▶ About this exercise
Your answer should be the exact lines of the data below from the one containing "M 1147,1068 L" through the one containing "M 835,208 L"; please include nothing else.

Dataset entries
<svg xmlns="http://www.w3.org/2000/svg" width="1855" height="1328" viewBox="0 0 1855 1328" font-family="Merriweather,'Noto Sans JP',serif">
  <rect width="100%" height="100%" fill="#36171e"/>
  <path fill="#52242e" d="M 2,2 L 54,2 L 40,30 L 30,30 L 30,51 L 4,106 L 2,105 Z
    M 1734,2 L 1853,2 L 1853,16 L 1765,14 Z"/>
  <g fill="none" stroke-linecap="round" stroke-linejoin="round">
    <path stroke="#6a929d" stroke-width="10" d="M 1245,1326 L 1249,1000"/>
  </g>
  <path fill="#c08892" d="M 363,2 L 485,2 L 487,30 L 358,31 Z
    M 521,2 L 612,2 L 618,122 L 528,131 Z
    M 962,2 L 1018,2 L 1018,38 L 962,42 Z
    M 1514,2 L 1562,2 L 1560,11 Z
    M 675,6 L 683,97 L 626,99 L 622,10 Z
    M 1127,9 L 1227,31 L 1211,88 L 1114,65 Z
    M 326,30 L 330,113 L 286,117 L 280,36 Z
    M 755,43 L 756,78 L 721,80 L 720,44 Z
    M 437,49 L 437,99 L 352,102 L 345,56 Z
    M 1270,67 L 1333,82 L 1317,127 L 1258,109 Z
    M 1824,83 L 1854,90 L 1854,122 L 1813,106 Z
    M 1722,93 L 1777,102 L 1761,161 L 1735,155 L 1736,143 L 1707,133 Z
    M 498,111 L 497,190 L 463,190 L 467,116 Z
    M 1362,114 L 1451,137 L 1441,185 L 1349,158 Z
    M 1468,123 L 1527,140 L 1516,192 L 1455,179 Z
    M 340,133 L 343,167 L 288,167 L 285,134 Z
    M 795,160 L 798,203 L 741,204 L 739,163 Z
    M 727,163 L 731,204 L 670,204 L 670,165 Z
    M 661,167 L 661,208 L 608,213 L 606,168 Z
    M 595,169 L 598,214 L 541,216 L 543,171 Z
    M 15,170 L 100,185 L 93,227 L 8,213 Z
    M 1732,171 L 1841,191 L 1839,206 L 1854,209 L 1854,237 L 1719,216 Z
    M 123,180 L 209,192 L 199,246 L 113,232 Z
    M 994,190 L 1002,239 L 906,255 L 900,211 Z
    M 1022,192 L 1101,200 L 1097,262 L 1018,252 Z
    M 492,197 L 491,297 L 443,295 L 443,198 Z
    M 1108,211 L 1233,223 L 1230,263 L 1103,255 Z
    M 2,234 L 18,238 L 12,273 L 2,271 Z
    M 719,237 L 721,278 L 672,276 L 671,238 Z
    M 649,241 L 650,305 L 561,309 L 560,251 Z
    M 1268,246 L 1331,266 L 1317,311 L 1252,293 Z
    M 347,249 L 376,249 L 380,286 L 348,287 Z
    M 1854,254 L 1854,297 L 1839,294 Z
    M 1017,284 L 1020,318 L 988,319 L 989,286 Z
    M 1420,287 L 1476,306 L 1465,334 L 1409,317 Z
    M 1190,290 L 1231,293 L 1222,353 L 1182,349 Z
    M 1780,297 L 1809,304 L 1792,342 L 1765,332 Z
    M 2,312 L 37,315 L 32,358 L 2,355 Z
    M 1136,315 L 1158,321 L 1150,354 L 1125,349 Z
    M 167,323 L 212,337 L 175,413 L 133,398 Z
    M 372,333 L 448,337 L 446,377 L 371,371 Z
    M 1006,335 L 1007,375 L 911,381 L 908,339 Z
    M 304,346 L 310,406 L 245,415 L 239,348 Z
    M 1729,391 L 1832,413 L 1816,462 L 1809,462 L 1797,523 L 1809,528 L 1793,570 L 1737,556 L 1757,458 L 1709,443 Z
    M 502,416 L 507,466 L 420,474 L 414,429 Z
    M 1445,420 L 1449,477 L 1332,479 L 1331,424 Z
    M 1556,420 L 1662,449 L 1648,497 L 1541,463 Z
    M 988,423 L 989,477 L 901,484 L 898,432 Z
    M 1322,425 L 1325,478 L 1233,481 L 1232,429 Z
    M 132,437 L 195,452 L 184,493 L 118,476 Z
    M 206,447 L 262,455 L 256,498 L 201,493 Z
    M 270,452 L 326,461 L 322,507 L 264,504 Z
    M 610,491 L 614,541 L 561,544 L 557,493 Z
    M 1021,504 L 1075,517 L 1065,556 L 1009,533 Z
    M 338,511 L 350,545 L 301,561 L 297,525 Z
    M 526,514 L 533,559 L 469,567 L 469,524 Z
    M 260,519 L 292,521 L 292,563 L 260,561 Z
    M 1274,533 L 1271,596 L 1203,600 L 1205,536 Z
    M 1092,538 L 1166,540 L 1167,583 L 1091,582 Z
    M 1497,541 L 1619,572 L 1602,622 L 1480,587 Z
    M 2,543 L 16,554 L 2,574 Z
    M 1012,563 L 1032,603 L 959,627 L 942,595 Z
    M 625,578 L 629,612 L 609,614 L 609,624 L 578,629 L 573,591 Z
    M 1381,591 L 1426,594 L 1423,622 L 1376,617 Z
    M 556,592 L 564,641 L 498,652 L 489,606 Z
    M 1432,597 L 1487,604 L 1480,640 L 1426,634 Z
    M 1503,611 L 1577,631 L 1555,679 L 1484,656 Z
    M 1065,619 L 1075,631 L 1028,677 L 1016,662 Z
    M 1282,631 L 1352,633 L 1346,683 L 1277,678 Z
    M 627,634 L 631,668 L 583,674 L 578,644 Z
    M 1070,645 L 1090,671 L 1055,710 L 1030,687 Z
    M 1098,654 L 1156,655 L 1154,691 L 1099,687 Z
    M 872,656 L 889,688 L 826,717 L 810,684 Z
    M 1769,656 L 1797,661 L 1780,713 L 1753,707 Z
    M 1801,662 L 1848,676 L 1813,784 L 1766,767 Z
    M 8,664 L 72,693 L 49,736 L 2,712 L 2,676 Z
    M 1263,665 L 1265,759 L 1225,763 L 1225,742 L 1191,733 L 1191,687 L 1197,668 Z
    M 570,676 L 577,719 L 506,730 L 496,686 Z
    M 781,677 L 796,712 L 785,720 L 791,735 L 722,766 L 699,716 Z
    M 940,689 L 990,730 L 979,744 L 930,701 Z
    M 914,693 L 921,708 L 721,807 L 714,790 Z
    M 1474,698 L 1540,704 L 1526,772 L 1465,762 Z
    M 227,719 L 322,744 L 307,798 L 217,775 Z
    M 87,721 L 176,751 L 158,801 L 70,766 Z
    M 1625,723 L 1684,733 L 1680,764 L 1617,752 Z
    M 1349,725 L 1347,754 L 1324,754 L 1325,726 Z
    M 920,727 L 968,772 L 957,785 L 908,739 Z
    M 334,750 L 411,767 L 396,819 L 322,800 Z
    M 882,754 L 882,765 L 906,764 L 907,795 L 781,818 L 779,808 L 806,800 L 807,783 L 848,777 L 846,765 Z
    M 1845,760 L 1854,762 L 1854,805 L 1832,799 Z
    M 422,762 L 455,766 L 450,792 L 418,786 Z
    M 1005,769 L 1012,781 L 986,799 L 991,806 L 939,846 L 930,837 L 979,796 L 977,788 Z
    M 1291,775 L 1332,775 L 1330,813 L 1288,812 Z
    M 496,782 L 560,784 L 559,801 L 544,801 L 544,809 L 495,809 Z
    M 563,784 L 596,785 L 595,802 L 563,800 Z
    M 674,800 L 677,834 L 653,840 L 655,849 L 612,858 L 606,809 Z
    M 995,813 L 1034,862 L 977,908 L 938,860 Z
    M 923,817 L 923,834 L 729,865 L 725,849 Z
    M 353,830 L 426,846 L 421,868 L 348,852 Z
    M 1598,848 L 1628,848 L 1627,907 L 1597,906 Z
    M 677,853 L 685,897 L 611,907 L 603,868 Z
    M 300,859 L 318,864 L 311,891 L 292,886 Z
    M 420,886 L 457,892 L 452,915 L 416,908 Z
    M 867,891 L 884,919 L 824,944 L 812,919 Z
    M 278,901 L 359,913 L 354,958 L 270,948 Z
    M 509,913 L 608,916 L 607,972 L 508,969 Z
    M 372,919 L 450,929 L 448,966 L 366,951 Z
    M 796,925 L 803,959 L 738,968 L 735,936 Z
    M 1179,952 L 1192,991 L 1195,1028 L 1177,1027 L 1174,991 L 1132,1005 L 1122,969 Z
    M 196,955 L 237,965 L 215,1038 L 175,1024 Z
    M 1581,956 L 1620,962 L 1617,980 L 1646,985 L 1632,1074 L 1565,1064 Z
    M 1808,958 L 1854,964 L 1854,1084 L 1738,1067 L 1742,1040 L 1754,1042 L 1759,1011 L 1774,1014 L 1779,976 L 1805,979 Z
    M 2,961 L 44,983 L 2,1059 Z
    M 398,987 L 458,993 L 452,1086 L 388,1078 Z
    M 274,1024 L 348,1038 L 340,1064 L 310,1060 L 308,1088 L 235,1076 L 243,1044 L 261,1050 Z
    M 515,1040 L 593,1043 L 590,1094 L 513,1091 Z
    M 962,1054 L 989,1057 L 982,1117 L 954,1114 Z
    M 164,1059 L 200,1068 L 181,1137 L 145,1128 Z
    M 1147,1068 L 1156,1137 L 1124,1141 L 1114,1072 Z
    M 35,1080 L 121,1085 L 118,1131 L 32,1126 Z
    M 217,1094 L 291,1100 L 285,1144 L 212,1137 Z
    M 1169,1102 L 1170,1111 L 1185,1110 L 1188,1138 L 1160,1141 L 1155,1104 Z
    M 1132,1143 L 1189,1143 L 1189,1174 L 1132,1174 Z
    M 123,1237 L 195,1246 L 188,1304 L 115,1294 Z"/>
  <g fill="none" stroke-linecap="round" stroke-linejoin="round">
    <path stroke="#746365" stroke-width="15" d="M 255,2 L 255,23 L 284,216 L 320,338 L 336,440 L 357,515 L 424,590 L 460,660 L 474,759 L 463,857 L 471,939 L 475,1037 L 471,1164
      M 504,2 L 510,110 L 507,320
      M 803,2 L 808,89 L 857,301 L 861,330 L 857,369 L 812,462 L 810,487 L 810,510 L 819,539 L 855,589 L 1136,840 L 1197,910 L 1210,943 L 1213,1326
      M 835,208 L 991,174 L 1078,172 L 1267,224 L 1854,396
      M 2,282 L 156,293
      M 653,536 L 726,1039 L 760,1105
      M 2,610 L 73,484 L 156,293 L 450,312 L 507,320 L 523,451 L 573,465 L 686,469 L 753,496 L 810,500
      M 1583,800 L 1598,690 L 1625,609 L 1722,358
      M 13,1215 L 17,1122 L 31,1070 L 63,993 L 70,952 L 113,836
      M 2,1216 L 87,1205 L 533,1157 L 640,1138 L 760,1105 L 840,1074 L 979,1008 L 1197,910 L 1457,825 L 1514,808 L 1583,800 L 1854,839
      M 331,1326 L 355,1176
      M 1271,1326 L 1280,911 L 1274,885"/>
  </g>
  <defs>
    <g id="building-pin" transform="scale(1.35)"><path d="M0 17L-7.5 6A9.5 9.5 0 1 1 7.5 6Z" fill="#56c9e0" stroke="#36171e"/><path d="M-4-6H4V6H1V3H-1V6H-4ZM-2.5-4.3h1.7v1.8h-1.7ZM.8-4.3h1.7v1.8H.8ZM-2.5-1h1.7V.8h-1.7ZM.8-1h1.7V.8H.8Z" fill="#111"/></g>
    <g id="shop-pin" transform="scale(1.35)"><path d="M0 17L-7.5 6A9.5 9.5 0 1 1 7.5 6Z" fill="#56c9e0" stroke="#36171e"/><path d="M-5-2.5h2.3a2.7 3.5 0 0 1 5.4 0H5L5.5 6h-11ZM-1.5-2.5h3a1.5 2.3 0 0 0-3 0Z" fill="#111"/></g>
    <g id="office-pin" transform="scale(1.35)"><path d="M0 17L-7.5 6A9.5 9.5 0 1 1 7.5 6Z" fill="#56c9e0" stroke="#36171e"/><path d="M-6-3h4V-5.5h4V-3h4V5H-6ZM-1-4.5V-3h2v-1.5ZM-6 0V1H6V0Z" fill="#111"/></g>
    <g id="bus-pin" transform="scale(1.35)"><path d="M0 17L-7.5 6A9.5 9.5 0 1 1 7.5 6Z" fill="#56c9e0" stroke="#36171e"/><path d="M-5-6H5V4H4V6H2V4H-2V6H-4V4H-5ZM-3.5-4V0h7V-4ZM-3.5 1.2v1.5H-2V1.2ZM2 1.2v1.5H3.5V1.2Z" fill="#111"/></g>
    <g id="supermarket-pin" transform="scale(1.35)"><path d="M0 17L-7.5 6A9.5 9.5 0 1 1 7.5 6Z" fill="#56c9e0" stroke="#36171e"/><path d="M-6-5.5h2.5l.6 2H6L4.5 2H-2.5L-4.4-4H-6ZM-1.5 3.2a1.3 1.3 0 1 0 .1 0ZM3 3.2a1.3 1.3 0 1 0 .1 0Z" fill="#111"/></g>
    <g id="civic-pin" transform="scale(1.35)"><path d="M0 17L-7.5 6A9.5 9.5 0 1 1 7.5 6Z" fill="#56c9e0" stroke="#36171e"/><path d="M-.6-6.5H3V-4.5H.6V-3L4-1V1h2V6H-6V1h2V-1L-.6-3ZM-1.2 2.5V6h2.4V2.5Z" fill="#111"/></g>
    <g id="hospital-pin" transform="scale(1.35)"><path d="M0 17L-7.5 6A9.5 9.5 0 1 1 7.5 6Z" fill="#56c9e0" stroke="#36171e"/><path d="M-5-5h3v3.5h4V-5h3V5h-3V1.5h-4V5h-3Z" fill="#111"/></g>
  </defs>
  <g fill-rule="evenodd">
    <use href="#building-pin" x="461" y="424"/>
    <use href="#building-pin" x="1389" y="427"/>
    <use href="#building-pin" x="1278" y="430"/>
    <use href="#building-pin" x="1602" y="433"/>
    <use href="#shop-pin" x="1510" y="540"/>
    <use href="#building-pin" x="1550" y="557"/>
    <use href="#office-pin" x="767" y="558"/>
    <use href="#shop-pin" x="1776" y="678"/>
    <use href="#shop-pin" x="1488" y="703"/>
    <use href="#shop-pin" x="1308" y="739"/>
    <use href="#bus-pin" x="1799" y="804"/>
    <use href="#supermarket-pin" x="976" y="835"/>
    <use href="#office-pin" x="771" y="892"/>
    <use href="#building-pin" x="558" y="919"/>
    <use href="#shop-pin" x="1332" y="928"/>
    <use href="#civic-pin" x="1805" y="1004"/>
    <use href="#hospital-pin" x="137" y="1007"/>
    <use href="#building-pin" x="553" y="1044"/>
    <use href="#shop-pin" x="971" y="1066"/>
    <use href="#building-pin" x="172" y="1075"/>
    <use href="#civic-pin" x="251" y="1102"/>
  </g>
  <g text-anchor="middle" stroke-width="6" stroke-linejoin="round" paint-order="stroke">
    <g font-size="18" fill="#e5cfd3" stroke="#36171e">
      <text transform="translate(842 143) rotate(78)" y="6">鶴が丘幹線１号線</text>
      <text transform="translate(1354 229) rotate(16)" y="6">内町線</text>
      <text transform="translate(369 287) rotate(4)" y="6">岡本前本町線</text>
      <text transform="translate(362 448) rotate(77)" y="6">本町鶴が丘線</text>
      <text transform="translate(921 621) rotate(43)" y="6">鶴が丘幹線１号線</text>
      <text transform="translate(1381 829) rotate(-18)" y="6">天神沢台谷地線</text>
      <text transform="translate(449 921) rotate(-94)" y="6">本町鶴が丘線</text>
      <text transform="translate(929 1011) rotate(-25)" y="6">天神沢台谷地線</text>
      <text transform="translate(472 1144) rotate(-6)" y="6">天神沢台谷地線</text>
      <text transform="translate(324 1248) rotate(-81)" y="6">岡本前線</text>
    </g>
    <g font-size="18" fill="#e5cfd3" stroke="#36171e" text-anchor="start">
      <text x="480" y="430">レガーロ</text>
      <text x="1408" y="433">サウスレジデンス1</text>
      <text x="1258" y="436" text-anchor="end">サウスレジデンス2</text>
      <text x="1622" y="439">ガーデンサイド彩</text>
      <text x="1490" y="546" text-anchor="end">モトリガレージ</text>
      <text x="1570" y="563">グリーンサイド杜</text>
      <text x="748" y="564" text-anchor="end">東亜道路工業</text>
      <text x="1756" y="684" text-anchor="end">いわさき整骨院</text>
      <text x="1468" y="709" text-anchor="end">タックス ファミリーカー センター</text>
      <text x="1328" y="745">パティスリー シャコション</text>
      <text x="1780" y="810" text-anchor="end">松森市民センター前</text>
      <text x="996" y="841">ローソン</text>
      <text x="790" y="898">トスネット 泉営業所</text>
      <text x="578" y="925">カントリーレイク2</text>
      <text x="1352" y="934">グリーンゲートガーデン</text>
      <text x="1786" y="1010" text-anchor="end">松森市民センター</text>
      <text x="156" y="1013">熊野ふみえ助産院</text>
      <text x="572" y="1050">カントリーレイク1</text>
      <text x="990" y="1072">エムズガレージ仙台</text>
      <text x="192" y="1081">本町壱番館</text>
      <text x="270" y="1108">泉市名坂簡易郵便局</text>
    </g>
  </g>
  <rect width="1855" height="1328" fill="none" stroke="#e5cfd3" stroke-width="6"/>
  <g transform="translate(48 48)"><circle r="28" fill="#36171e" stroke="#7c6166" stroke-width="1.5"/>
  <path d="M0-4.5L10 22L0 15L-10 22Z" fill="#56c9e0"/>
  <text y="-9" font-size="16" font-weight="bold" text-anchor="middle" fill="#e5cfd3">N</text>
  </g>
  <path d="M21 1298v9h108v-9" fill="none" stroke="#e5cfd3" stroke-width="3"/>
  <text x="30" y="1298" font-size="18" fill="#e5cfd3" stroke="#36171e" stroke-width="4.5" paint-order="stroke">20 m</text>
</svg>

▶ Answer below
    M 1147,1068 L 1156,1137 L 1124,1141 L 1114,1072 Z
    M 35,1080 L 121,1085 L 118,1131 L 32,1126 Z
    M 217,1094 L 291,1100 L 285,1144 L 212,1137 Z
    M 1169,1102 L 1170,1111 L 1185,1110 L 1188,1138 L 1160,1141 L 1155,1104 Z
    M 1132,1143 L 1189,1143 L 1189,1174 L 1132,1174 Z
    M 123,1237 L 195,1246 L 188,1304 L 115,1294 Z"/>
  <g fill="none" stroke-linecap="round" stroke-linejoin="round">
    <path stroke="#746365" stroke-width="15" d="M 255,2 L 255,23 L 284,216 L 320,338 L 336,440 L 357,515 L 424,590 L 460,660 L 474,759 L 463,857 L 471,939 L 475,1037 L 471,1164
      M 504,2 L 510,110 L 507,320
      M 803,2 L 808,89 L 857,301 L 861,330 L 857,369 L 812,462 L 810,487 L 810,510 L 819,539 L 855,589 L 1136,840 L 1197,910 L 1210,943 L 1213,1326
      M 835,208 L 991,174 L 1078,172 L 1267,224 L 1854,396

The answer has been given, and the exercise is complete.